Organic materials and manures come from plant or animal wastes or by-products like cattle or poultry manure, composted rice straw or other crop residues, sewage sludge, oil cakes, green manures, and legume clippings can boost up the soil fertility and make more availability of micronutrients.

Time and method of Application of Inorganic Fertilizer;

Phosphorus and potash can be applied at the time of land preparation for transplanting. DAP or mixed fertilizer containing NPK can also be incorporated at field preparation time. Nitrogen is applied in 2-3 split doses after transplanting.


Nitrogen; The most limiting element in almost all soils. Thus, the proper application of N-fertilizers is significant to enhance crop growth and grain yields, especially in intensive agricultural systems. Insufficient and/or inappropriate fertilizer N management is often detrimental to crops and therefore the environment. To increase Nitrogen use efficiency Nitrogen Fertilizer is applied in split doses. Basal dose of Nitrogen Fertilizer should be avoided.

Fig:- LCC (Leaf colour Chart)

Leaf colour and crop appearance indicate the plant N status and help determine the necessity for N fertilizer application. See Fact Sheets on a) Leaf Chart (LCC) for crop need-based N management, and b) Nitrogen split applications for growth stage-based N management using the LCC.

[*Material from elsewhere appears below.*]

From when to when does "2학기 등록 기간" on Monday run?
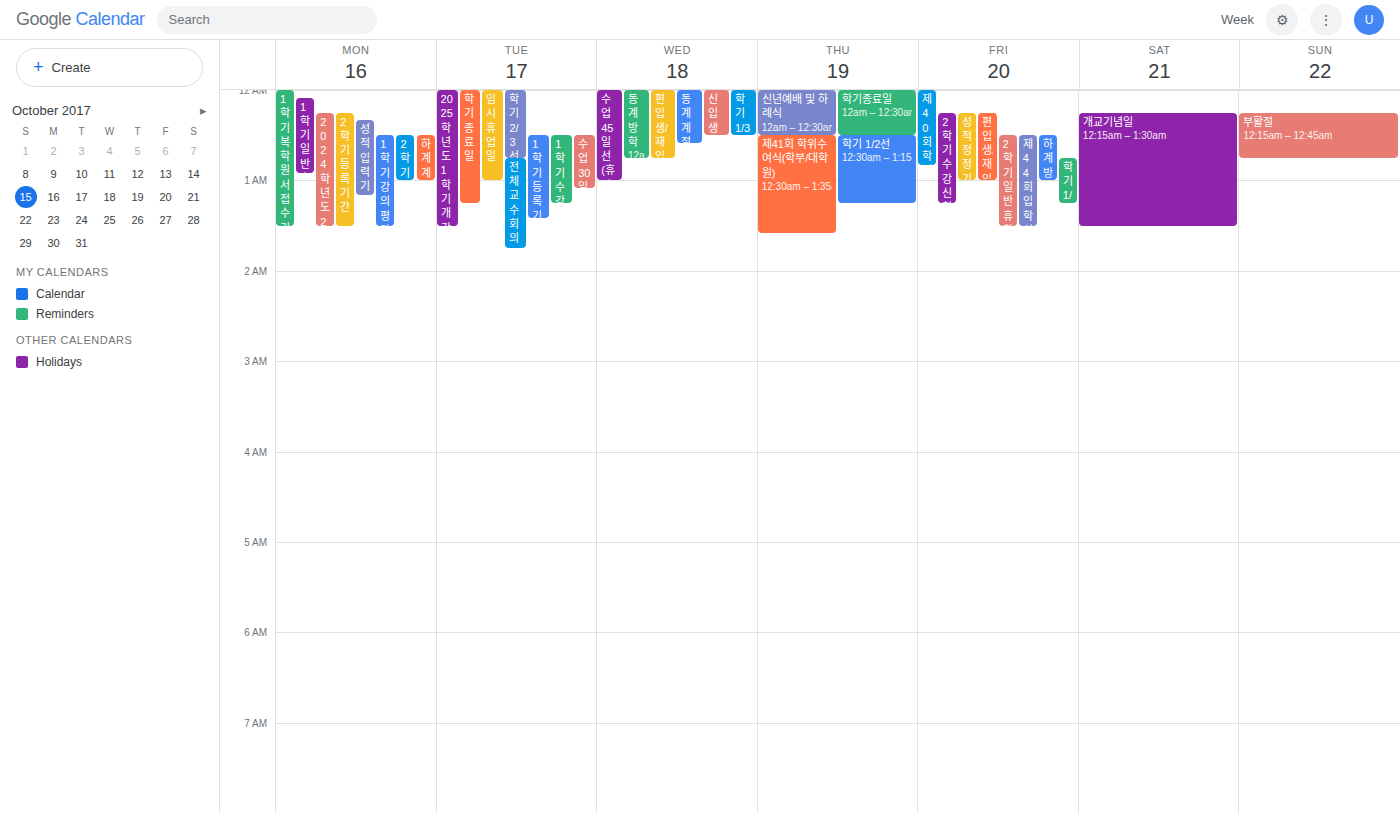
12:15 AM to 1:30 AM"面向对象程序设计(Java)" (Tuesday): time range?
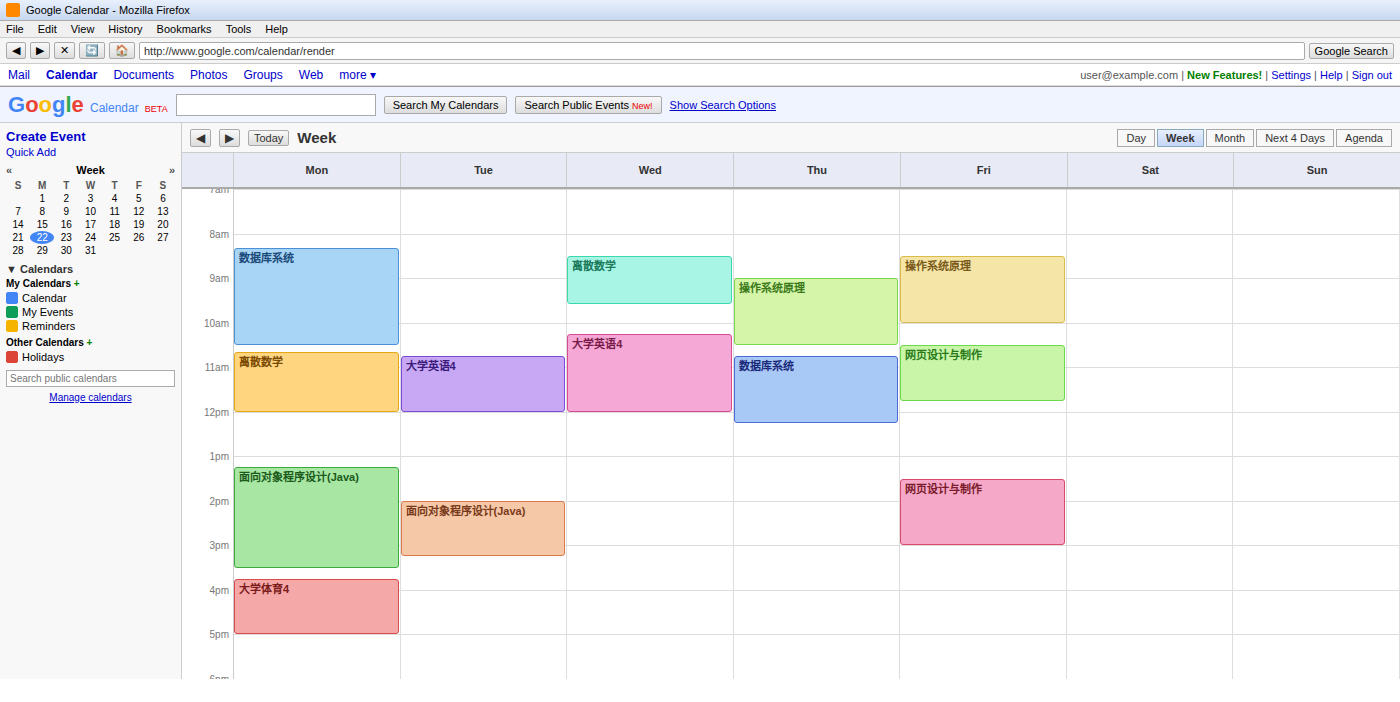
2:00 PM to 3:15 PMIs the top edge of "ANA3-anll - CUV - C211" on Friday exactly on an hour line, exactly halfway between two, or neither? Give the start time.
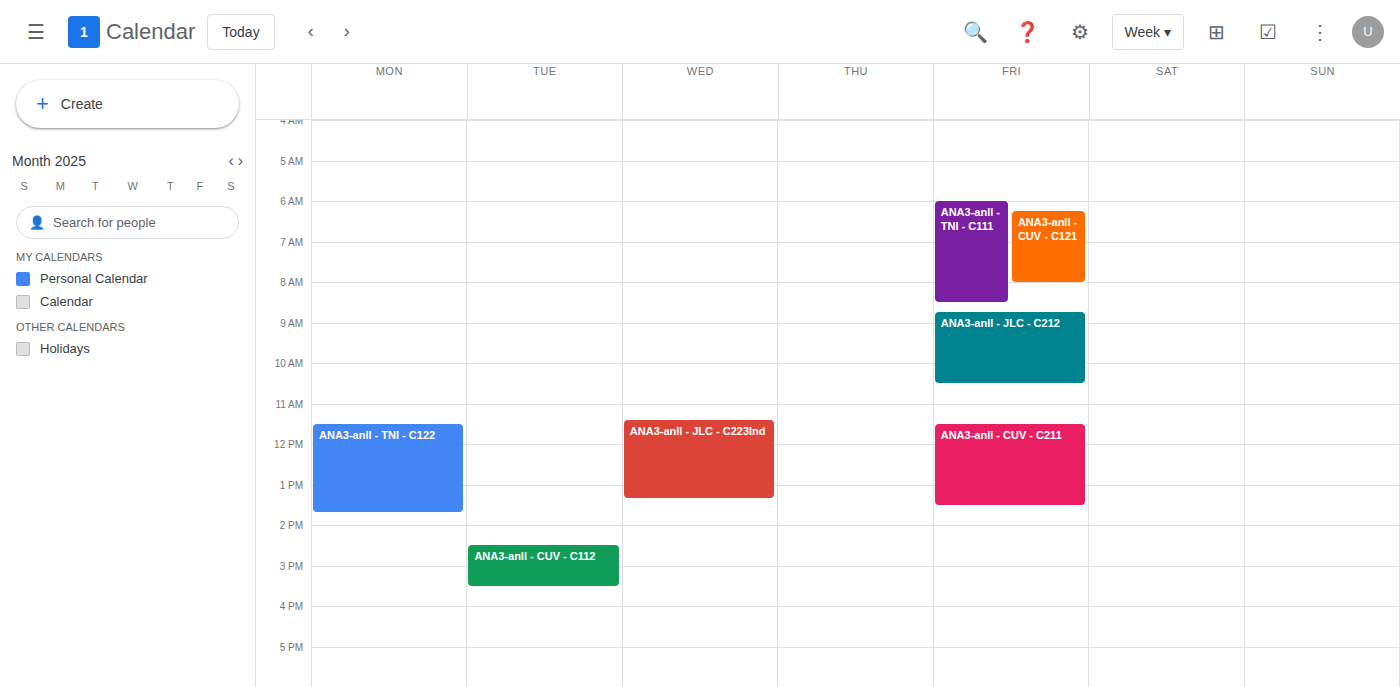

The efficiency of nitrogen (N) fertilizer is often improved by monitoring leaf colour at 7- to 10-day intervals with the leaf colour chart (LCC) and only applying N fertilizer as needed by the crop. The critical stages of Nitrogen application are tillering, panicle initiation, and Flowering. Nitrogen Fertilizer is top-dressed but before irrigation.


Phosphorous (P) is an essential plant nutrient important for root development, tillering, early flowering, and ripening. It is mobile within the plant, but not within the soil.

Incorporate all fertilizer P before the last soil puddling before transplanting or topdress all P within 10−15 days after direct seeding.


Potassium (K) is an important plant nutrient that improves root growth and plant vigor helps prevent lodging and enhances crop resistance to pests and diseases. Potassium is mobile within the plant and quite mobile within the soil.

Incorporate all fertilizer K before the last soil puddling before transplanting or topdress all K within 10−15 days after direct seeding.


Zinc deficiency causes Khaira disease of rice. Zinc helps in the production of chlorophyll pigment and helps in photosynthesis. The commonly used Zn fertilizers are soluble zinc sulfate (23−36% Zn), soluble zinc chloride (48−50% Zn), and insoluble zinc oxide (60−80% Zn). This should be applied within 30 days of transplantation by foliar application. Over flooding in the rice field is a major cause of zinc deficiency so proper drainage should be provided.

Fertilizers account for one-third or more of crop yields. Inadequate fertility starves plants. Excess fertility is wasted and can cause physical injury and death to plants as well as pollution to the environment. It is necessary therefore to provide plants with precise and balanced amounts of nutrients needed for its optimal growth and development but avoiding excessive amounts that will be eventually lost to the environment.

The inefficient use of fertilizers is generally a cause for concern. Issues such as nitrate leaching, eutrophication, and consumption of non-renewable resources originate with fertilizer use.

So a balanced application of Fertilizer creates a favorable environment for the rice crop to boost up the yield.